Sales have been very weak, with most of their large listed companies reporting they are only achieving less than 30% of their sales targets, and that is even after more than 200 cities have rolled out policy measures to support the struggling housing market. Nothing authorities are doing there is helping yet.

That is having a direct impact on commodity prices, like copper and iron ore.

The UST 10yr yield starts today down -8 bps at 3.15%. The UST 2-10 rate curve is marginally steeper at +9 bps and their 1-5 curve is flatter at +41 bps. Their 30 day-10yr curve is however steeper at +215 bps.

The Australian ten year bond is down a very sharp -31 bps at 3.81%, an eye-opening move reflected across all durations. The China Govt ten year bond is -1 bp lower at 2.80%. And the New Zealand Govt ten year will start today -6 bps lower at 4.17%.

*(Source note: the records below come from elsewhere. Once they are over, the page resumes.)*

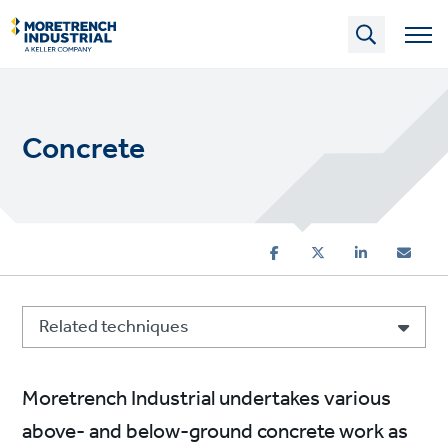
Skip
to
main
content
Concrete
Related techniques
Moretrench Industrial undertakes various
above- and below-ground concrete work as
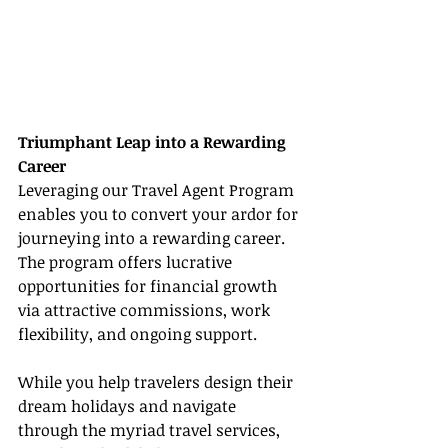
Triumphant Leap into a Rewarding 
Career
Leveraging our Travel Agent Program 
enables you to convert your ardor for 
journeying into a rewarding career. 
The program offers lucrative 
opportunities for financial growth 
via attractive commissions, work 
flexibility, and ongoing support.
While you help travelers design their 
dream holidays and navigate 
through the myriad travel services, 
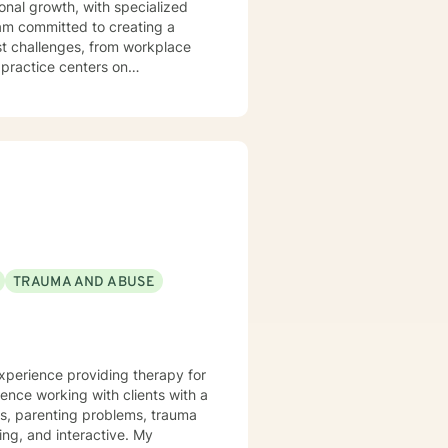
nal growth, with specialized
st challenges, from workplace
y practice centers on
gful strategies for emotional
ex emotional terrain such as
ent's journey with genuine
 their inner strength and
TRAUMA AND ABUSE
experience providing therapy for
ience working with clients with a
ues, parenting problems, trauma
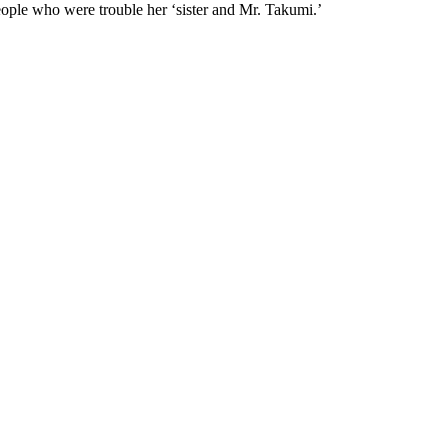
eople who were trouble her ‘sister and Mr. Takumi.’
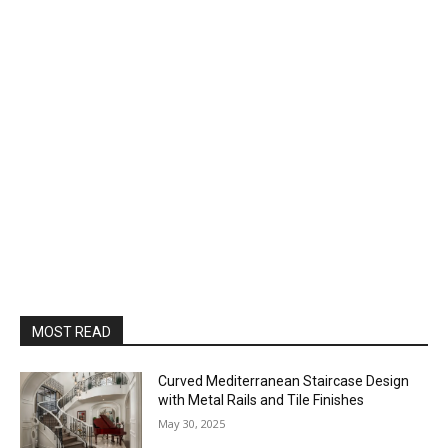
MOST READ
Curved Mediterranean Staircase Design
with Metal Rails and Tile Finishes
May 30, 2025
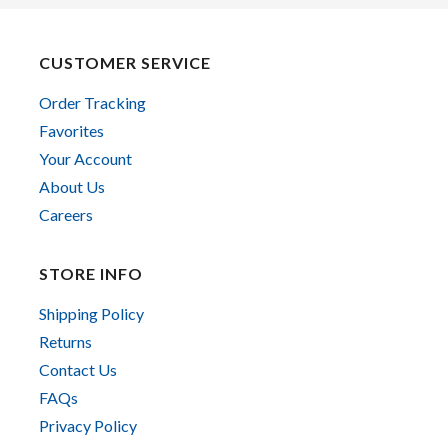
CUSTOMER SERVICE
Order Tracking
Favorites
Your Account
About Us
Careers
STORE INFO
Shipping Policy
Returns
Contact Us
FAQs
Privacy Policy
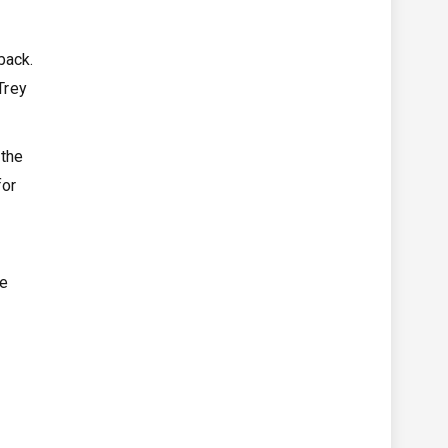
back.
Trey
 the
for
He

On Wall Street, the S&P500 is up +0.9% in its Wednesday session so far. Overnight in Europe, yesterday's positive mood evaporated with markets down about -0.8%.

Tokyo closed yesterday down -0.4%, Hong Kong was down a very sharp -2.6%, and Shanghai closed down -1.2%. The ASX200 ended its Wednesday session down -0.2% which was matched by the NZX50.

The price of gold is now at US$1841/oz in New York and up +US$5.

And oil prices are -US$1.50/bbl lower from this time yesterday at just under US$107/bbl in the US, while the international Brent price is now just over US$110/bbl.

The Kiwi dollar will open today at just under 63 USc and -20 bps softer than this time yesterday. Against the Australian dollar we soft 90.7 AUc.

Against the euro we are much lower at 59.5 euro cents. That all means our TWI-5 starts today at just under 70.8, and down -50 bps from this time yesterday.

The bitcoin price has moved up from this time yesterday and is now at US$20,235 and up +1.9%. Volatility over the past 24 hours has been high again at +/- 3.6%.